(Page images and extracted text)
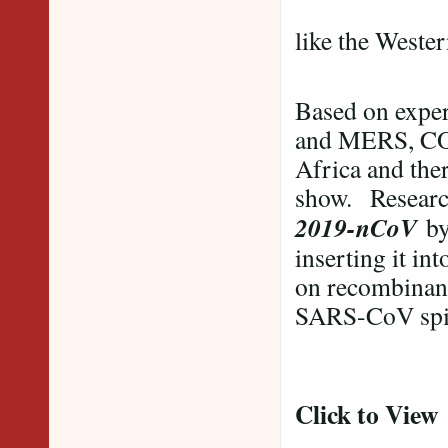
Many parts
like the Weste
Based on exper
and MERS, COVI
Africa and ther
show. Resear
2019-nCoV
by 
inserting it in
on recombinan
SARS-CoV spik
Click to View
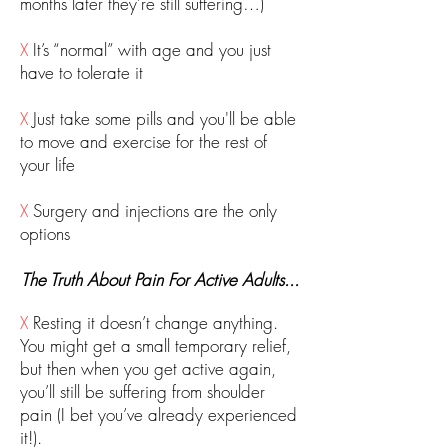
months later they’re still suffering…)
X
It’s “normal” with age and you just
have to tolerate it
X
Just take some pills and you'll be able
to move and exercise for the rest of
your life
X
Surgery and injections are the only
options
The Truth About Pain For Active Adults...
X
Resting it doesn’t change anything.
You might get a small temporary relief,
but then when you get active again,
you’ll still be suffering from shoulder
pain (I bet you’ve already experienced
it!).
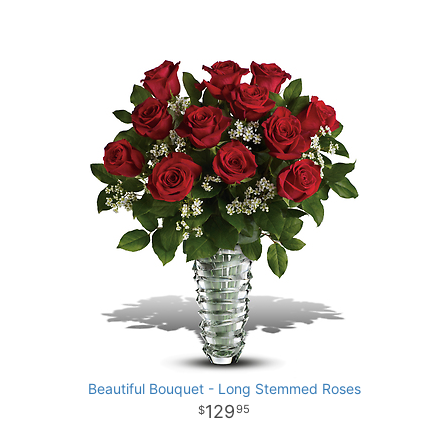
Beautiful Bouquet - Long Stemmed Roses
129
95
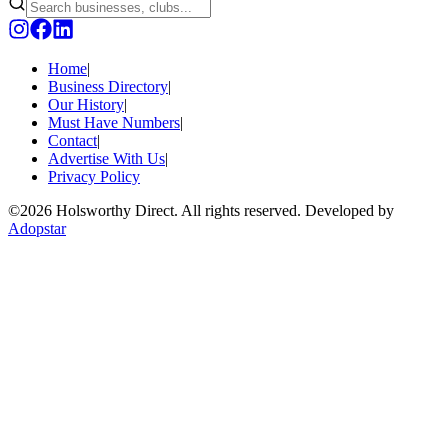
Home
|
Business Directory
|
Our History
|
Must Have Numbers
|
Contact
|
Advertise With Us
|
Privacy Policy
©
2026 Holsworthy Direct. All rights reserved. Developed by
Adopstar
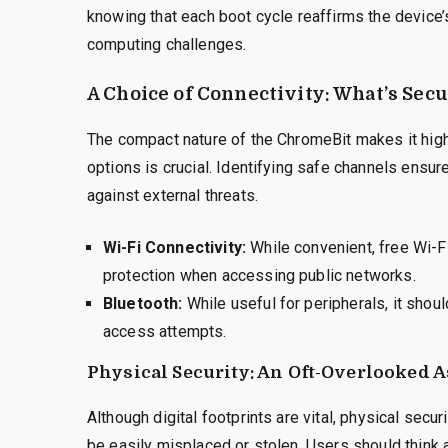
knowing that each boot cycle reaffirms the device’
computing challenges.
A Choice of Connectivity: What’s Sec
The compact nature of the ChromeBit makes it high
options is crucial. Identifying safe channels ensu
against external threats.
Wi-Fi Connectivity:
While convenient, free Wi-F
protection when accessing public networks.
Bluetooth:
While useful for peripherals, it shou
access attempts.
Physical Security: An Oft-Overlooked 
Although digital footprints are vital, physical secu
be easily misplaced or stolen. Users should think a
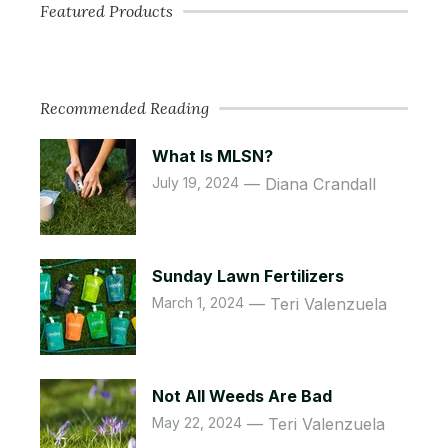
Featured Products
Recommended Reading
What Is MLSN?
July 19, 2024
Diana Crandall
Sunday Lawn Fertilizers
March 1, 2024
Teri Valenzuela
Not All Weeds Are Bad
May 22, 2024
Teri Valenzuela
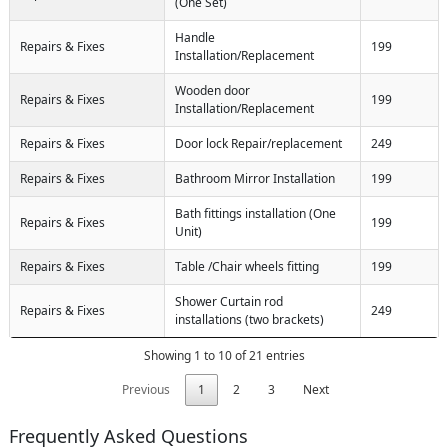
(One Set)
Handle
Repairs & Fixes
199
Installation/Replacement
Wooden door
Repairs & Fixes
199
Installation/Replacement
Repairs & Fixes
Door lock Repair/replacement
249
Repairs & Fixes
Bathroom Mirror Installation
199
Bath fittings installation (One
Repairs & Fixes
199
Unit)
Repairs & Fixes
Table /Chair wheels fitting
199
Shower Curtain rod
Repairs & Fixes
249
installations (two brackets)
Showing 1 to 10 of 21 entries
Previous
1
2
3
Next
Frequently Asked Questions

**Task instructions**
Looking at the entries above, find how many lines include the word "when" and write that number alone.

**Answer for the task**
2